The case arose from a no-evidence summary judgment Howmet won in the 11th District Court of Harris County, where it had been transferred as a tag-along to In re: Asbestos Litigation. The Houston Fourteenth Court of Appeals reversed, ruling the Burfords did not need to produce quantitative dose evidence because the plaintiffs showed Howmet was the sole source of the decedent's asbestos exposure.
In doing so, the court of appeals set aside the Texas Supreme Court's statement in Bostic v. Georgia-Pacific Corp. that "even in a single-exposure case, we think that proof of dose would be required," calling it "nonbinding obiter dicta" and saying the Bostic court had been "pointing out possibilities rather than making very deliberate statements."
Justice Young called that approach "troubling." He wrote that "absent evidence that he was exposed to a minimum disease-causing quantum of asbestos from the defendant, how could a jury reasonably conclude that the defendant caused him to incur a compensable asbestos-related injury?"
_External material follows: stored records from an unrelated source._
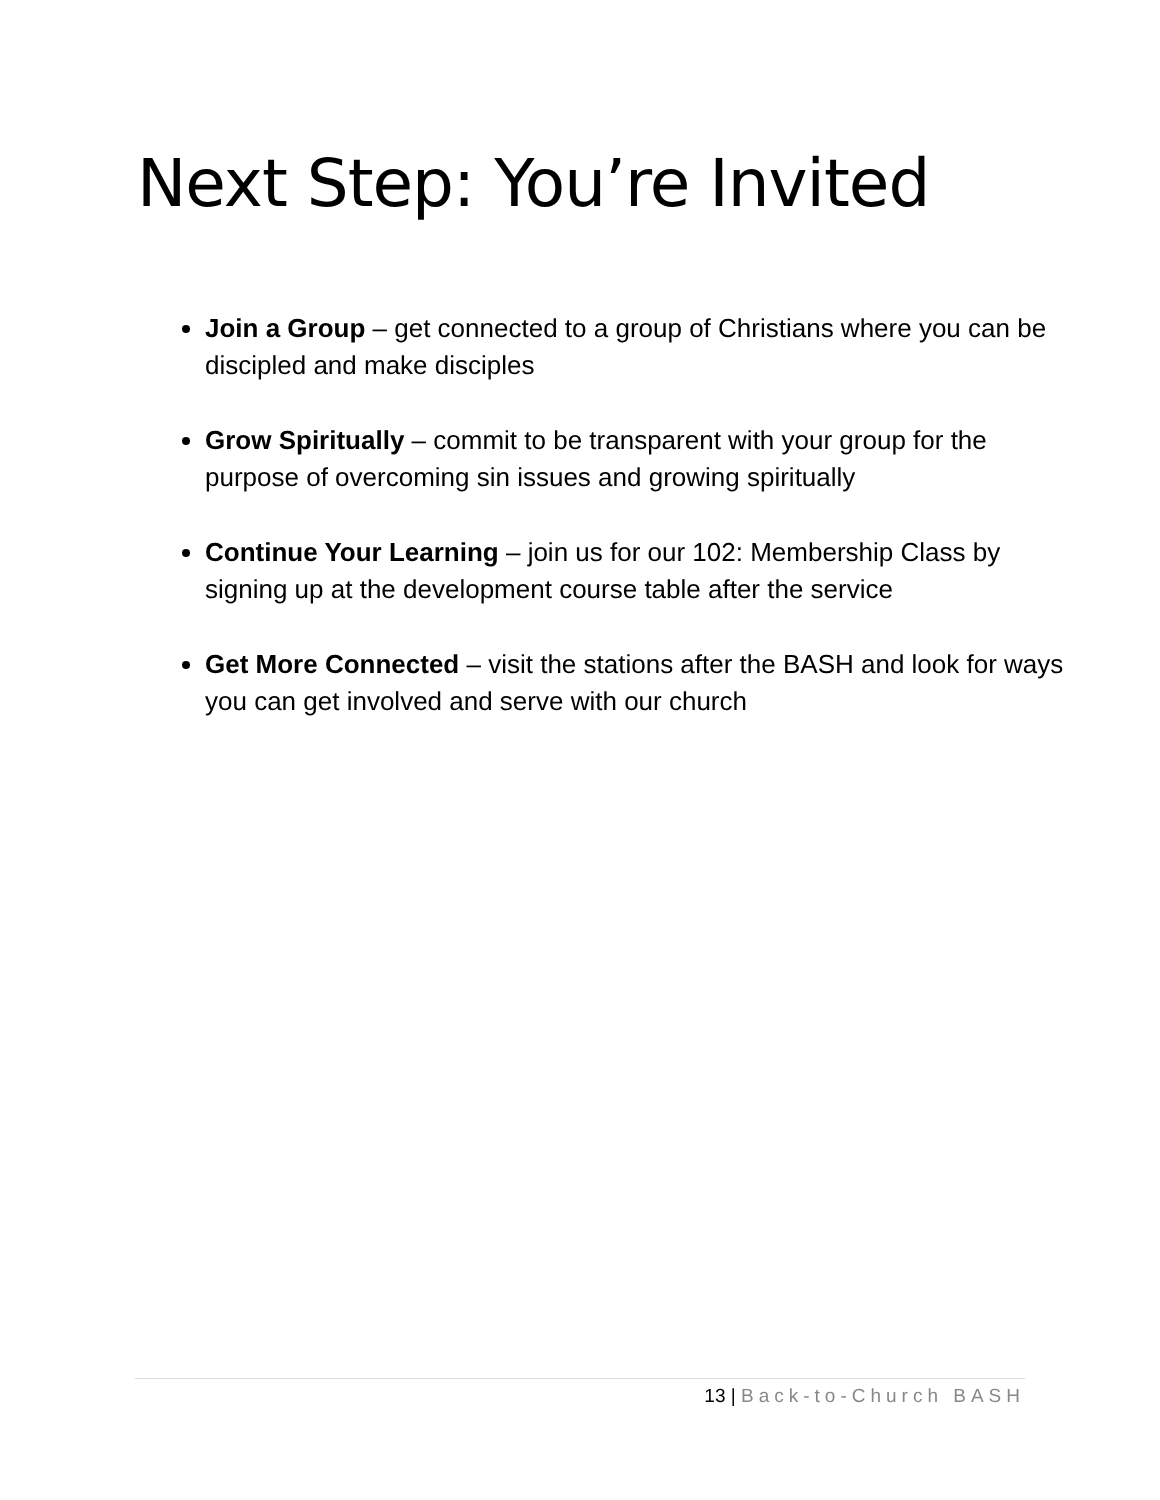Next Step: You’re Invited
Join a Group – get connected to a group of Christians where you can be discipled and make disciples
Grow Spiritually – commit to be transparent with your group for the purpose of overcoming sin issues and growing spiritually
Continue Your Learning – join us for our 102: Membership Class by signing up at the development course table after the service
Get More Connected – visit the stations after the BASH and look for ways you can get involved and serve with our church
13 | Back-to-Church BASH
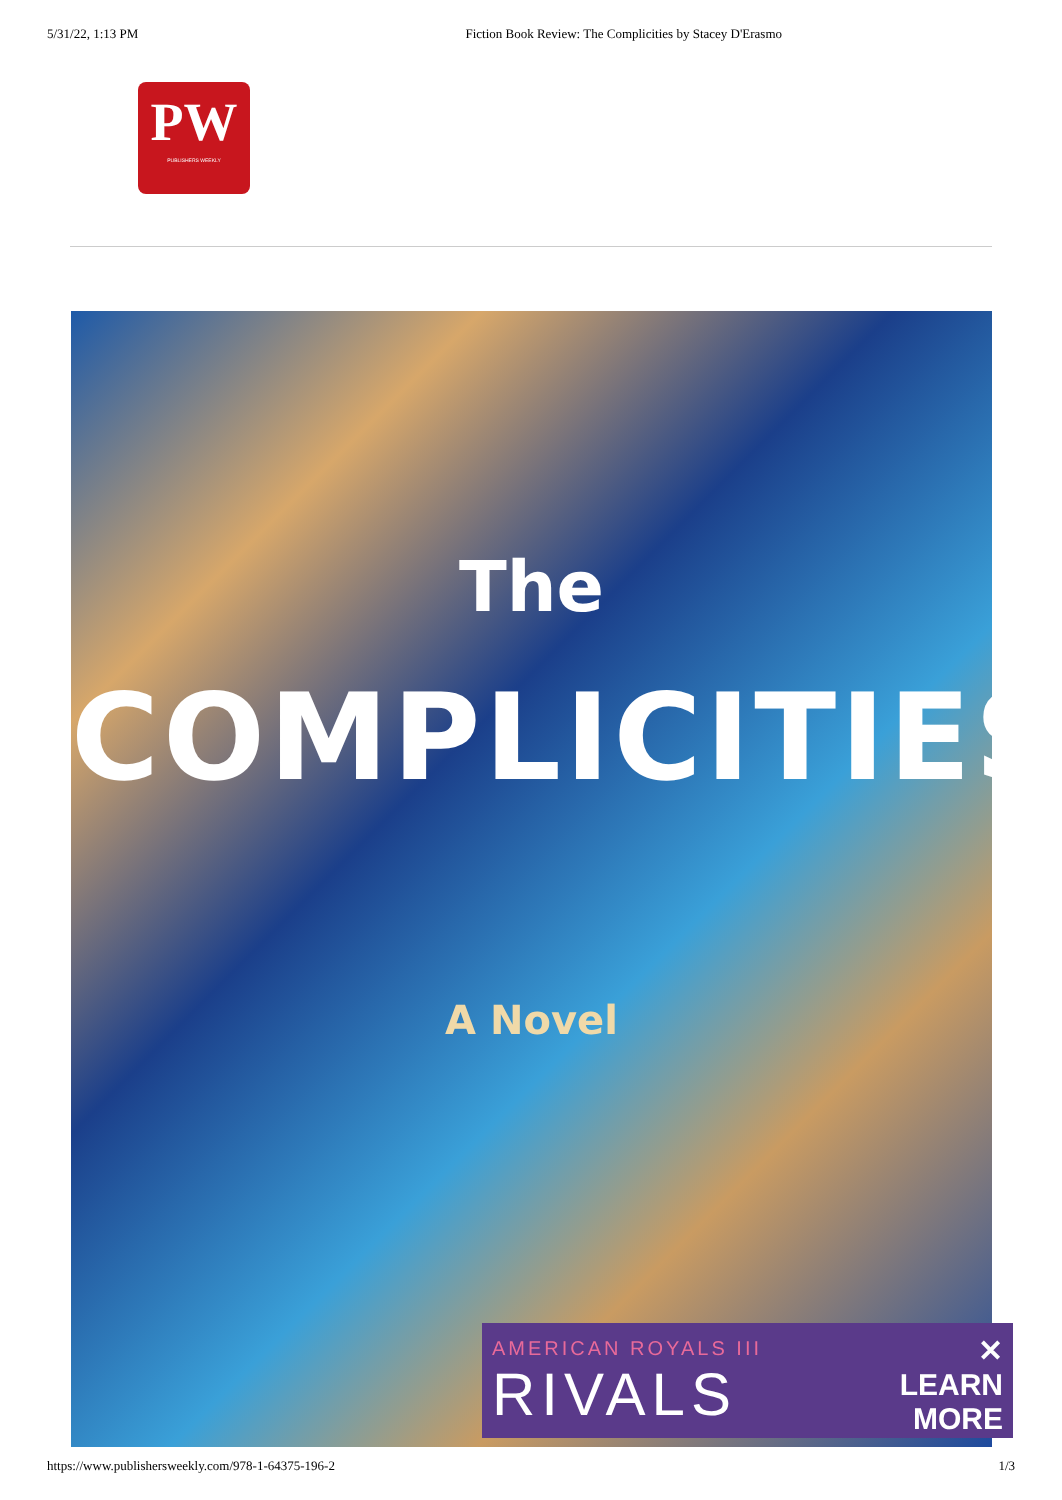5/31/22, 1:13 PM Fiction Book Review: The Complicities by Stacey D'Erasmo
PW
PUBLISHERS WEEKLY
The
COMPLICITIES
A Novel
AMERICAN ROYALS III
RIVALS
✕
LEARN
MORE
https://www.publishersweekly.com/978-1-64375-196-2 1/3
"At some point, this Court will need to take a case to examine this issue," Young wrote, noting the court has "not yet directly ruled upon questions concerning the quantitative evidence of dose with respect to single-source-exposure asbestos cases."
Young said he would nonetheless concur in denying review because the petition "ultimately would not allow us to resolve the issue." The court of appeals held in a footnote that even if dose proof were required, the Burfords had produced sufficient evidence to survive summary judgment. The trial court had found that the Burfords' expert cited published literature showing dose levels at which asbestos exposure has been determined to cause asbestosis and that Carolyn Burford's alleged dose was consistent with those levels.
Howmet's petition primarily argued that a proper epidemiological study is always required regardless of whether the defendant is the only source of exposure. Young wrote that he took "no position on that assertion" and focused instead on "the court of appeals' jettisoning of our considered statement in Bostic."
Young devoted a section of the concurrence to the court of appeals' authority to treat Bostic's statement as dicta. Citing Seger v. Yorkshire Insurance Co., he wrote that judicial dictum — "a statement made deliberately after careful consideration and for future guidance" — is "at least persuasive and should be followed unless found to be erroneous." The Bostic statement, he said, "likely falls on the judicial side" because it was made in direct response to a dissent focused on single-exposure cases.
"Courts of appeals are not free to disregard pronouncements from this Court," Young wrote, quoting In re K.M.S. He added that by dispensing with the proof-of-dose requirement, the court of appeals "may have inched dangerously close to a mutated 'frequency, regularity, and proximity' test, one not unlike what we said was 'necessary but not sufficient' for substantial-factor causation" in Borg-Warner Corp. v. Flores.
The concurrence identified a split among intermediate courts. The Corpus Christi–Edinburg court in Union Carbide Corp. v. Torres recognized that single-source-exposure cases may require proof of dose, and the Houston First Court in Mullins v. Atlantic Richfield Co. rejected a plaintiff's argument that the requirement did not apply where only a single source exposed the decedent.
Young wrote that "by denying this petition, the Court expresses no view — certainly not approval — of the court of appeals' assertion that proof of dose is not required in a single-exposure case," quoting Loram Maintenance of Way, Inc. v. Ianni for the proposition that "declining to review a case is not evidence that the Court agrees with the law as decided by the court of appeals."
Frank Burford worked for 30 years at Howmet's aluminum-smelting plant in Rockdale, Texas. According to facts recounted in the opinion in the light most favorable to the plaintiffs, Carolyn Burford shook out and washed his work clothes nearly every day for 25 years. She was diagnosed with asbestosis in 2006 and died nine years later.